__What you will do__: An exact copy of every record below is needed, with the pictures left out.

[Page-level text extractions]
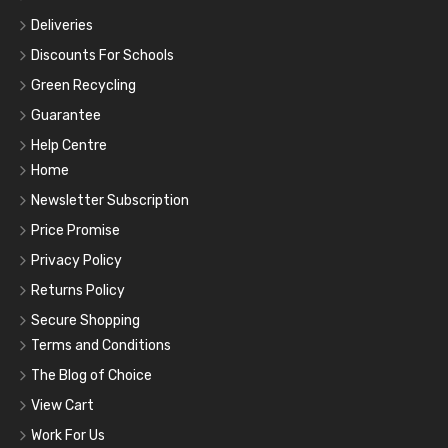
Deliveries
Discounts For Schools
Green Recycling
Guarantee
Help Centre
Home
Newsletter Subscription
Price Promise
Privacy Policy
Returns Policy
Secure Shopping
Terms and Conditions
The Blog of Choice
View Cart
Work For Us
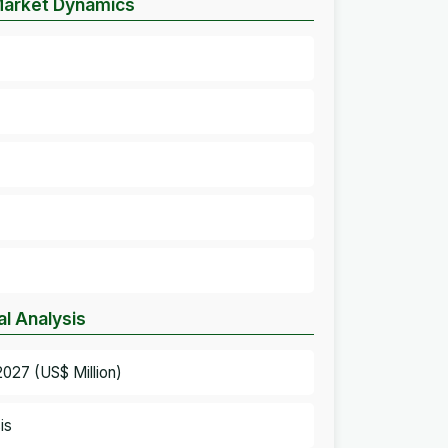
 Market Dynamics
l Analysis
027 (US$ Million)
is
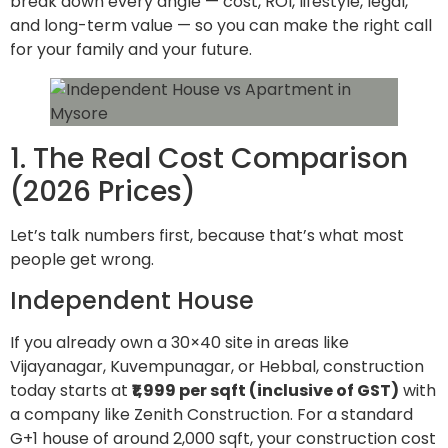
break down every angle — cost, ROI, lifestyle, legal,
and long-term value — so you can make the right call
for your family and your future.
1. The Real Cost Comparison
(2026 Prices)
Let’s talk numbers first, because that’s what most
people get wrong.
Independent House
If you already own a 30×40 site in areas like
Vijayanagar, Kuvempunagar, or Hebbal, construction
today starts at
₹1,999 per sqft (inclusive of GST)
with
a company like Zenith Construction. For a standard
G+1 house of around 2,000 sqft, your construction cost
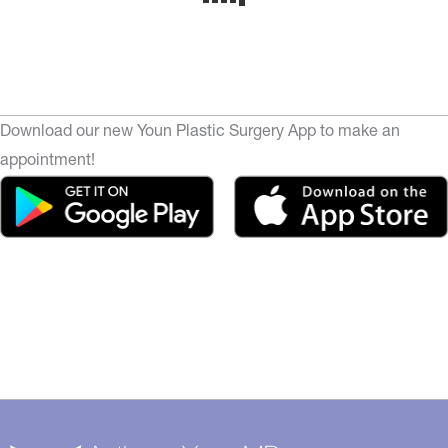
Download our new Youn Plastic Surgery App to make an
appointment!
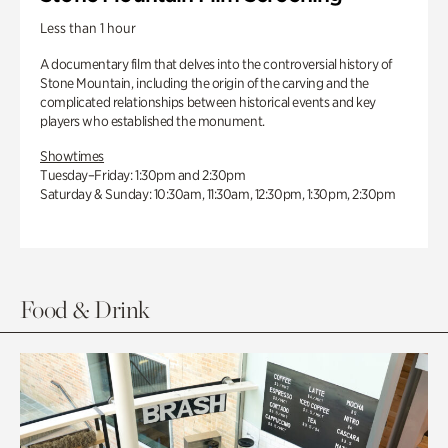
Less than 1 hour
A documentary film that delves into the controversial history of
Stone Mountain, including the origin of the carving and the
complicated relationships between historical events and key
players who established the monument.
Showtimes
Tuesday–Friday: 1:30pm and 2:30pm
Saturday & Sunday: 10:30am, 11:30am, 12:30pm, 1:30pm, 2:30pm
Food & Drink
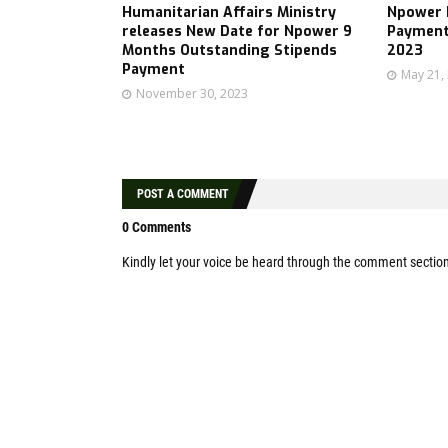
Humanitarian Affairs Ministry
Npower B
releases New Date for Npower 9
Payment
Months Outstanding Stipends
2023
Payment
May 21,
November 30, 2023
POST A COMMENT
0 Comments
Kindly let your voice be heard through the comment sectio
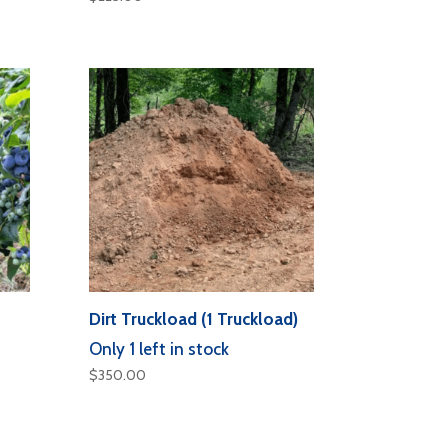
Dirt Truckload (1 Truckload)
Only 1 left in stock
$
350.00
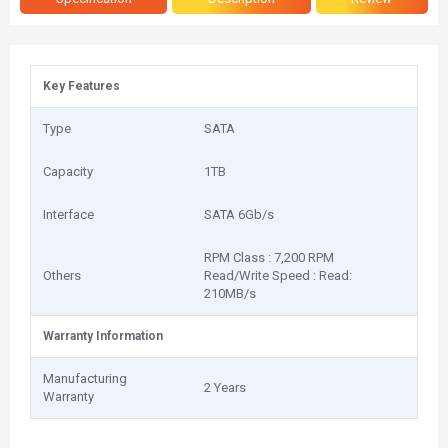
Key Features
Type
SATA
Capacity
1TB
Interface
SATA 6Gb/s
RPM Class : 7,200 RPM
Others
Read/Write Speed : Read:
210MB/s
Warranty Information
Manufacturing
2 Years
Warranty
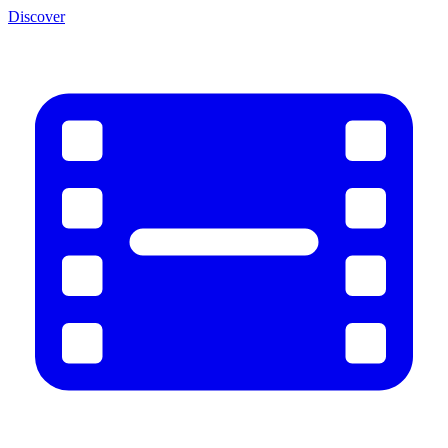
Discover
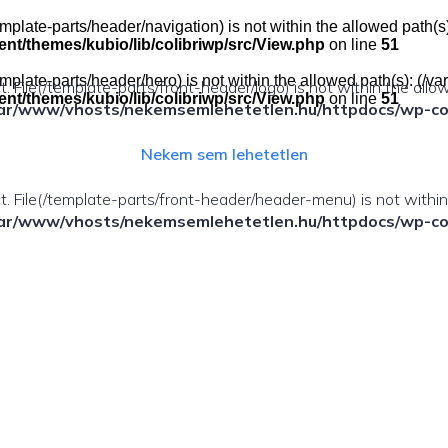
e(/template-parts/header/navigation) is not within the allowed pat
t/themes/kubio/lib/colibriwp/src/View.php
on line
51
e(/template-parts/header/hero) is not within the allowed path(s): 
ect. File(/template-parts/front-header/logo) is not within the allo
t/themes/kubio/lib/colibriwp/src/View.php
on line
51
ar/www/vhosts/nekemsemlehetetlen.hu/httpdocs/wp-cont
Nekem sem lehetetlen
fect. File(/template-parts/front-header/header-menu) is not withi
ar/www/vhosts/nekemsemlehetetlen.hu/httpdocs/wp-cont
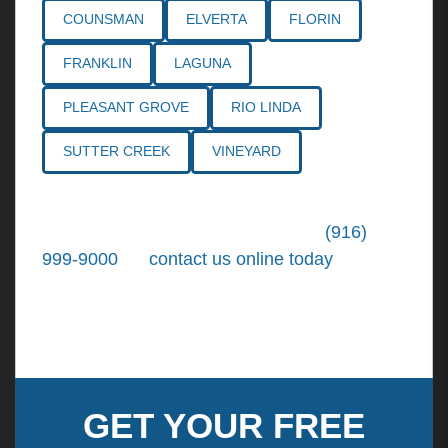
COUNSMAN
ELVERTA
FLORIN
FRANKLIN
LAGUNA
PLEASANT GROVE
RIO LINDA
SUTTER CREEK
VINEYARD
Call the
Northern California Personal
Injury Lawyers
of Tiemann Law at
(916)
999-9000
, or
contact us online today
. We're
ready to put our over 30+ years of area
experience and earned expertise to work for
you.
GET YOUR FREE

__Answer box__:
Deliveries
Discounts For Schools
Green Recycling
Guarantee
Help Centre
Home
Newsletter Subscription
Price Promise
Privacy Policy
Returns Policy
Secure Shopping
Terms and Conditions
The Blog of Choice
View Cart
Work For Us
 Market Dynamics
l Analysis
027 (US$ Million)
is
break down every angle — cost, ROI, lifestyle, legal,
and long-term value — so you can make the right call
for your family and your future.
1. The Real Cost Comparison
(2026 Prices)
Let’s talk numbers first, because that’s what most
people get wrong.
Independent House
If you already own a 30×40 site in areas like
Vijayanagar, Kuvempunagar, or Hebbal, construction
today starts at
₹1,999 per sqft (inclusive of GST)
with
a company like Zenith Construction. For a standard
G+1 house of around 2,000 sqft, your construction cost
Download our new Youn Plastic Surgery App to make an
appointment!
Less than 1 hour
A documentary film that delves into the controversial history of
Stone Mountain, including the origin of the carving and the
complicated relationships between historical events and key
players who established the monument.
Showtimes
Tuesday–Friday: 1:30pm and 2:30pm
Saturday & Sunday: 10:30am, 11:30am, 12:30pm, 1:30pm, 2:30pm
Food & Drink
Humanitarian Affairs Ministry
Npower B
releases New Date for Npower 9
Payment
Months Outstanding Stipends
2023
Payment
May 21,
November 30, 2023
POST A COMMENT
0 Comments
Kindly let your voice be heard through the comment sectio
Dirt Truckload (1 Truckload)
Only 1 left in stock
$
350.00
Key Features
Type
SATA
Capacity
1TB
Interface
SATA 6Gb/s
RPM Class : 7,200 RPM
Others
Read/Write Speed : Read:
210MB/s
Warranty Information
Manufacturing
2 Years
Warranty
Discover
e(/template-parts/header/navigation) is not within the allowed pat
t/themes/kubio/lib/colibriwp/src/View.php
on line
51
e(/template-parts/header/hero) is not within the allowed path(s): 
ect. File(/template-parts/front-header/logo) is not within the allo
t/themes/kubio/lib/colibriwp/src/View.php
on line
51
ar/www/vhosts/nekemsemlehetetlen.hu/httpdocs/wp-cont
Nekem sem lehetetlen
fect. File(/template-parts/front-header/header-menu) is not withi
ar/www/vhosts/nekemsemlehetetlen.hu/httpdocs/wp-cont
COUNSMAN
ELVERTA
FLORIN
FRANKLIN
LAGUNA
PLEASANT GROVE
RIO LINDA
SUTTER CREEK
VINEYARD
Call the
Northern California Personal
Injury Lawyers
of Tiemann Law at
(916)
999-9000
, or
contact us online today
. We're
ready to put our over 30+ years of area
experience and earned expertise to work for
you.
GET YOUR FREE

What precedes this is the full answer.